─── DATA EXTRACTS

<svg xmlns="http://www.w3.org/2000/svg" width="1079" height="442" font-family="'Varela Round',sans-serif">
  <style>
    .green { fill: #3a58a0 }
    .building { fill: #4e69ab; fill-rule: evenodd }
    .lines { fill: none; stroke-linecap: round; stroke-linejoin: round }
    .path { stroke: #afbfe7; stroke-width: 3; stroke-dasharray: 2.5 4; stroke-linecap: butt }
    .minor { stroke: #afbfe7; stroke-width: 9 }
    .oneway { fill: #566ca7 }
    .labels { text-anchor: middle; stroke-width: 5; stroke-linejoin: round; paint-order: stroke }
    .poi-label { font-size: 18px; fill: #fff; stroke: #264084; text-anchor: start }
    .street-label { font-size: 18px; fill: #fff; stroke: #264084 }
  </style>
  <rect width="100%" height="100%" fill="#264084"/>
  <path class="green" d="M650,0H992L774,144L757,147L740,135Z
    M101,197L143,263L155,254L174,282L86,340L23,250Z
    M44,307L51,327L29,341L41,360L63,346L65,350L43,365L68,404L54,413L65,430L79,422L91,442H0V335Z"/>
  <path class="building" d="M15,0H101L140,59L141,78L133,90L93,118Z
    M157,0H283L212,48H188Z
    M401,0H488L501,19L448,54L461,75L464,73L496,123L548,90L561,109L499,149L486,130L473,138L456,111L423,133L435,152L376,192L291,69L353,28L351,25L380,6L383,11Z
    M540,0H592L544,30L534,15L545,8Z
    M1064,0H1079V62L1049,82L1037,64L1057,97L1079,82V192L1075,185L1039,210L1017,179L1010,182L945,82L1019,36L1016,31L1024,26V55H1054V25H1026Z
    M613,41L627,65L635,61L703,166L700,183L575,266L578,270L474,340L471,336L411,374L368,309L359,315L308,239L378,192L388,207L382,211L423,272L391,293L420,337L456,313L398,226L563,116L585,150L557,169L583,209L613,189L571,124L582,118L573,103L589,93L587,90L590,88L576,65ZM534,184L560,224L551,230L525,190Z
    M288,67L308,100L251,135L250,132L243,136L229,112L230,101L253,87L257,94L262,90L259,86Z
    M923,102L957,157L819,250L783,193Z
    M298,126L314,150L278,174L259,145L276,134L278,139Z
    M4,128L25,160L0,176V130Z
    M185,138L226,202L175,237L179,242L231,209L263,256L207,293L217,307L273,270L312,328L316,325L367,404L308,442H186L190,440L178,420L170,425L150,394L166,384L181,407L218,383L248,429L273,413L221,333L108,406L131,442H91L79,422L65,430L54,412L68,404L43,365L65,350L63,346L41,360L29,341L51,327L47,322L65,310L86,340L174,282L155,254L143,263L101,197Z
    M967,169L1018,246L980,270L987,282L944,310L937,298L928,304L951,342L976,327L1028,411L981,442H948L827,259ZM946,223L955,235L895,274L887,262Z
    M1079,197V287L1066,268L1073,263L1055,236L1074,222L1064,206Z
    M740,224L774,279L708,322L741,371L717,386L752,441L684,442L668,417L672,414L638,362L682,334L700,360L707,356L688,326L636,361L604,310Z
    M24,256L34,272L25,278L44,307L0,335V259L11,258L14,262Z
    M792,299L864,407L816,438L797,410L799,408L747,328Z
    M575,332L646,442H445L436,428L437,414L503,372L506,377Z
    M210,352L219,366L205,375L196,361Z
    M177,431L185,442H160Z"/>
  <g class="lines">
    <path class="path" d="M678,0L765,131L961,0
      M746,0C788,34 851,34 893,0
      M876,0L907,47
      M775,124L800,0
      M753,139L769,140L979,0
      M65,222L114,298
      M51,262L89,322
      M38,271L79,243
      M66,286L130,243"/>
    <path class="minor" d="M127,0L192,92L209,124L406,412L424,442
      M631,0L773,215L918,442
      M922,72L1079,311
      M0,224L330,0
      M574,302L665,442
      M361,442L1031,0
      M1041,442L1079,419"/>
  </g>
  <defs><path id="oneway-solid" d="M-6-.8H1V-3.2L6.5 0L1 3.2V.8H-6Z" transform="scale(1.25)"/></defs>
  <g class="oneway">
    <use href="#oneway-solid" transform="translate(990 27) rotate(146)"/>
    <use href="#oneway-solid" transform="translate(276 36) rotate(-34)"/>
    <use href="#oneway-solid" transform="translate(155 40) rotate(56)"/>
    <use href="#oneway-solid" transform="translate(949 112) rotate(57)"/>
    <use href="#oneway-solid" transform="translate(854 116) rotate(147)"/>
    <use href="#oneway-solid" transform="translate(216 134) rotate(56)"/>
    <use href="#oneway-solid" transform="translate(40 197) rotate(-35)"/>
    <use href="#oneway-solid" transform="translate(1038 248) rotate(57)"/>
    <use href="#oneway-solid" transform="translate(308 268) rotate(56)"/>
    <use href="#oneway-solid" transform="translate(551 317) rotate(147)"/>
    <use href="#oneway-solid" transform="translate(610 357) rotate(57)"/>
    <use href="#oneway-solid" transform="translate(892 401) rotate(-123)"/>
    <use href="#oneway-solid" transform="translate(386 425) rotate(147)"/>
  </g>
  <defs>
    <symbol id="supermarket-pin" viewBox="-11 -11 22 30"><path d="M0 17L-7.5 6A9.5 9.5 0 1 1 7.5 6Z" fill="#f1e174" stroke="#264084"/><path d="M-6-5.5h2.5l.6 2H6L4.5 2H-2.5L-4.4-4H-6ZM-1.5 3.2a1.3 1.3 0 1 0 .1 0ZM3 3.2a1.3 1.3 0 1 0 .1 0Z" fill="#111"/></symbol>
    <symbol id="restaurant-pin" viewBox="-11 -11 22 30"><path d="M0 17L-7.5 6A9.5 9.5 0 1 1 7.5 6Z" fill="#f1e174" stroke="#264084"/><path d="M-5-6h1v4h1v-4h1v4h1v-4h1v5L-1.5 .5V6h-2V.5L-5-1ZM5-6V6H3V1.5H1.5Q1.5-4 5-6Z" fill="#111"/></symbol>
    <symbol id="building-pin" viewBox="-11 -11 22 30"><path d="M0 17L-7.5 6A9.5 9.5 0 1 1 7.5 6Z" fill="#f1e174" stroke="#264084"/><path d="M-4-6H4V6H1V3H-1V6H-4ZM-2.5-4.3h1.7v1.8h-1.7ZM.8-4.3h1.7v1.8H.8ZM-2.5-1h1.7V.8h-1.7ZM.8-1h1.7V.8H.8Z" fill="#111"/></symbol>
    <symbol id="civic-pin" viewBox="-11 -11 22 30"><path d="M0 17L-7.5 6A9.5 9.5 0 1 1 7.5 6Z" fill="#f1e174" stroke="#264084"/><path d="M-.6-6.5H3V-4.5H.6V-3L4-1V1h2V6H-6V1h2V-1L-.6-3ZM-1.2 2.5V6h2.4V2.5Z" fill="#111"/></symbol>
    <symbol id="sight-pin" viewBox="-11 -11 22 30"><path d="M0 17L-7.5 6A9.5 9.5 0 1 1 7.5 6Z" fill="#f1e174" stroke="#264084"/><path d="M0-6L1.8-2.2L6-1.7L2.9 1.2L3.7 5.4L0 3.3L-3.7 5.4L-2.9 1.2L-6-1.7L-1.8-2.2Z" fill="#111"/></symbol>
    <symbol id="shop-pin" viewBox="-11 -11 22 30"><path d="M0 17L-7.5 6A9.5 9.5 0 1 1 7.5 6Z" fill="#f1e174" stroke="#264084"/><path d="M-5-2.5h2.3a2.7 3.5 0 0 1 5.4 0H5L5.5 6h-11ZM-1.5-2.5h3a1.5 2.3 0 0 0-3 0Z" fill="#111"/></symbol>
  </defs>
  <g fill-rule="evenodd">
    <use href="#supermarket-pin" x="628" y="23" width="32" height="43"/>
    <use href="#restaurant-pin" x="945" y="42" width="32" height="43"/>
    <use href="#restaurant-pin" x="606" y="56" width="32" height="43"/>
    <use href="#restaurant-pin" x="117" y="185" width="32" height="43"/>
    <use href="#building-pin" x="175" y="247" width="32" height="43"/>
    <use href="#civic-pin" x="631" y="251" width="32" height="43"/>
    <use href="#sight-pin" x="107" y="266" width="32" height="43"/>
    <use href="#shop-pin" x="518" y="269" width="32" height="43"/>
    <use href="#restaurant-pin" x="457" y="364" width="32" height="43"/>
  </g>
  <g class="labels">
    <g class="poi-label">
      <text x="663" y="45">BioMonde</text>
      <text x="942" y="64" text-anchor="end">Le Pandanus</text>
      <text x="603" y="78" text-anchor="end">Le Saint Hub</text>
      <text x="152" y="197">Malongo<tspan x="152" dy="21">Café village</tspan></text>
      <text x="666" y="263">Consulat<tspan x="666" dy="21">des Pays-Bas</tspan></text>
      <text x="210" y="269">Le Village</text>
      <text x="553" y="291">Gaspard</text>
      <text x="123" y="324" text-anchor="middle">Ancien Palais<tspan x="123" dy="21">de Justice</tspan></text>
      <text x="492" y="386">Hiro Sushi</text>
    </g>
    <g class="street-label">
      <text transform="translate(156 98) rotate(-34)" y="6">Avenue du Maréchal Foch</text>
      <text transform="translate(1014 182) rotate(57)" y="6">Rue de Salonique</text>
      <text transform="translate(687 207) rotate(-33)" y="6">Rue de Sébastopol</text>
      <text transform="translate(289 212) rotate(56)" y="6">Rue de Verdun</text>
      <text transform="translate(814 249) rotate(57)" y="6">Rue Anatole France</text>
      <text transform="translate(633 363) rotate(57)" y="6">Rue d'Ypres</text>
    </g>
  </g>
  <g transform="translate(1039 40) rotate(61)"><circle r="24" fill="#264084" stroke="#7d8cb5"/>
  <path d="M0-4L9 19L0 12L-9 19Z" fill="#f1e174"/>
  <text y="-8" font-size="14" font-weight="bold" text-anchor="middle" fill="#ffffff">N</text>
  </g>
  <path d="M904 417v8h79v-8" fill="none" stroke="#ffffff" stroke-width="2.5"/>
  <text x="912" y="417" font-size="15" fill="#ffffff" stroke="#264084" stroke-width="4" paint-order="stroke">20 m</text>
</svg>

──────
─── DATA EXTRACTS

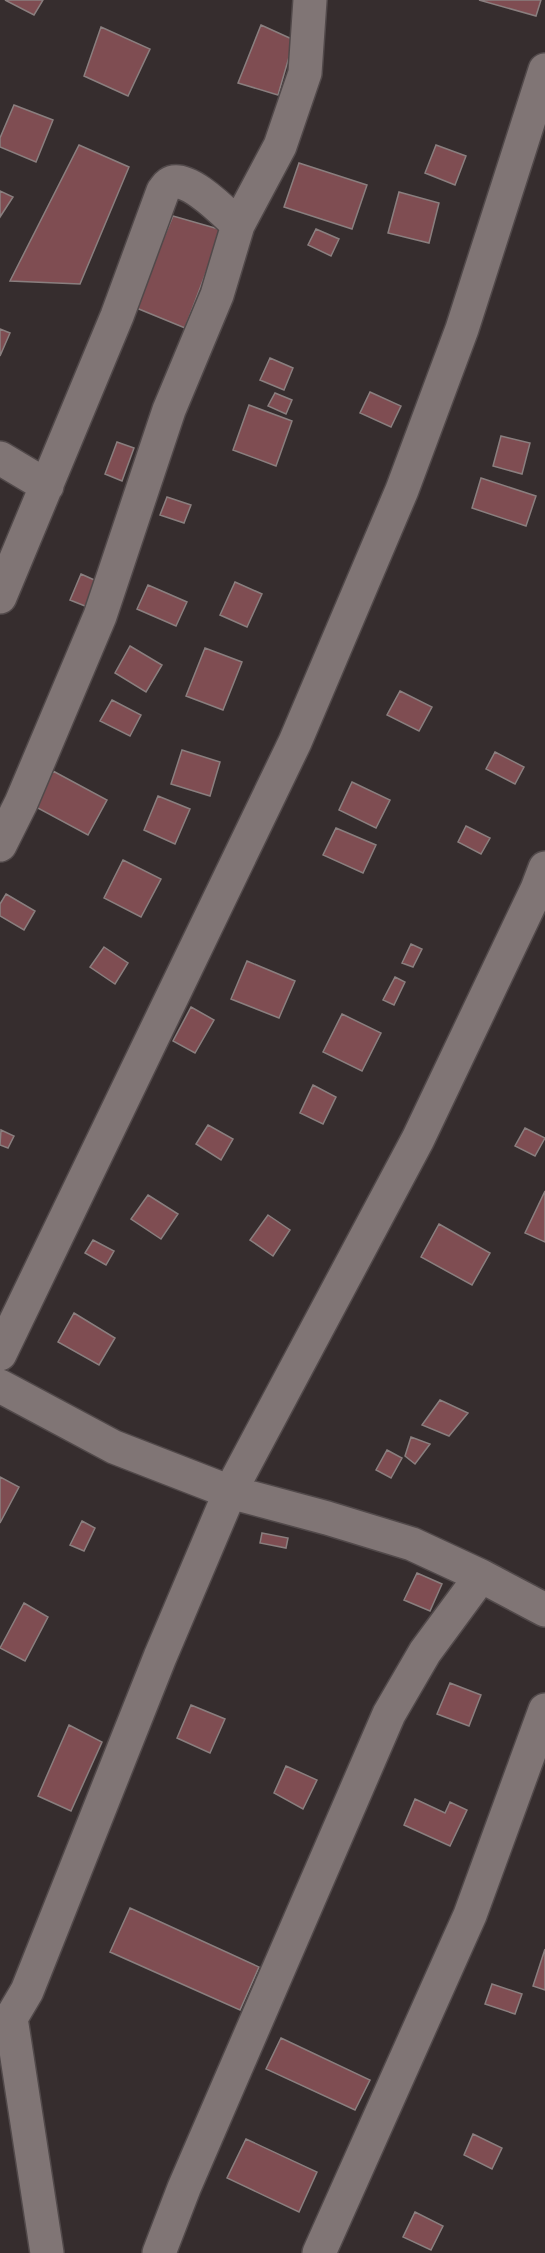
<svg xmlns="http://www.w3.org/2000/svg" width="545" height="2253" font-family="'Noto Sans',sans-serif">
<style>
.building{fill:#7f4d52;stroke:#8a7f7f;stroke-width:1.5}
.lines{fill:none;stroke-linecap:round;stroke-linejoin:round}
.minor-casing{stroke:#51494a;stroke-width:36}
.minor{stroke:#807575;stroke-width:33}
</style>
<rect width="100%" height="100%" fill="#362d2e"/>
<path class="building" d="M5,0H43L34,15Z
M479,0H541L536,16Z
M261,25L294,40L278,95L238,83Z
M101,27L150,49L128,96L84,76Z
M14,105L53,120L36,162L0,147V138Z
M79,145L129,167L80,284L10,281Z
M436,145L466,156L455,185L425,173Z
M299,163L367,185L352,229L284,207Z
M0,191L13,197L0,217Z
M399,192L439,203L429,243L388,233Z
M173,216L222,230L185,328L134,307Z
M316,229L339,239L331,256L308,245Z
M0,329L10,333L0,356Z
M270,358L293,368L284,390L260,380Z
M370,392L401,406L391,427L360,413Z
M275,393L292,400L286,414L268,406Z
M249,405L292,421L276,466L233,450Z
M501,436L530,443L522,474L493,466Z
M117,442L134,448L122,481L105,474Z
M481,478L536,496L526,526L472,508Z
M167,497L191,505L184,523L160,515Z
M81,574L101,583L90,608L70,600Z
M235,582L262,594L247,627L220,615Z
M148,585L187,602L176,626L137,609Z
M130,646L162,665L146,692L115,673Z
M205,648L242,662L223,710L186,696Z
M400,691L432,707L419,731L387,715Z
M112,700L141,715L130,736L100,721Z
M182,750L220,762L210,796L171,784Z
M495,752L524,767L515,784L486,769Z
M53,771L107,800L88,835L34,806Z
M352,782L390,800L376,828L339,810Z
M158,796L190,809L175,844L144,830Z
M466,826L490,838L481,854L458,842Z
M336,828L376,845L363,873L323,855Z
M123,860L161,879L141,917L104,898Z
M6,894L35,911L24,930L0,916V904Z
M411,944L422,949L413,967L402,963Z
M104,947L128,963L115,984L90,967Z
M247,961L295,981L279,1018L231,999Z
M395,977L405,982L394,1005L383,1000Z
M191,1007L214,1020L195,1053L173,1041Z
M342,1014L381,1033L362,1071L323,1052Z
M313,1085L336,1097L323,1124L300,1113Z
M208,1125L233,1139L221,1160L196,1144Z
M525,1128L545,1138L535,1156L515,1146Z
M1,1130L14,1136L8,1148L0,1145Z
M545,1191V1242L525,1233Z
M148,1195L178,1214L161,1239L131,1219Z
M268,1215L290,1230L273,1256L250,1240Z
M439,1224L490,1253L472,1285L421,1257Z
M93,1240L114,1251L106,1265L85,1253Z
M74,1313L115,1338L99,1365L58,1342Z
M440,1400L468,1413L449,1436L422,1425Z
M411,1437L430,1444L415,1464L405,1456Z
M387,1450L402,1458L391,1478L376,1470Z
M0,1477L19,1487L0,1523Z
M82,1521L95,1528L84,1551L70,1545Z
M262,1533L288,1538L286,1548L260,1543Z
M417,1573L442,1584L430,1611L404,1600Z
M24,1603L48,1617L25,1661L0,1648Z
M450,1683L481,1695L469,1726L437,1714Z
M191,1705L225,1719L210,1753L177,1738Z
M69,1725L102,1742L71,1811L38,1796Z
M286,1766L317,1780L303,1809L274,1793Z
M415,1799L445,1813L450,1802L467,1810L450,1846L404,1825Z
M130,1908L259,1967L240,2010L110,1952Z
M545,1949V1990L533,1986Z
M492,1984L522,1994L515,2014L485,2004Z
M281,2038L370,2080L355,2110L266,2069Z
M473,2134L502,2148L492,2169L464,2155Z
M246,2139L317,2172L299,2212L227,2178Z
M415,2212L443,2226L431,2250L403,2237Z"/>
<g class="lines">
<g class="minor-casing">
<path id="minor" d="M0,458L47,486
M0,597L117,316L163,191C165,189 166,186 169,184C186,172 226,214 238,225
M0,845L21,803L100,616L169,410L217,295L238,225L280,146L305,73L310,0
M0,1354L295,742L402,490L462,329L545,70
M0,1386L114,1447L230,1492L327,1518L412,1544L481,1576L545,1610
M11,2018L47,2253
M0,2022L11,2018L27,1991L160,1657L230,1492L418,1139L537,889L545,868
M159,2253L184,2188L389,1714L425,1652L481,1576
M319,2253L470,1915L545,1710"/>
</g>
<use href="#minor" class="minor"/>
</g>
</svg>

──────

DESCRIPTION OF THE TASK: What is the number of lines in the data that include "http"? Answer with that number alone.

WRITTEN RESPONSE: 2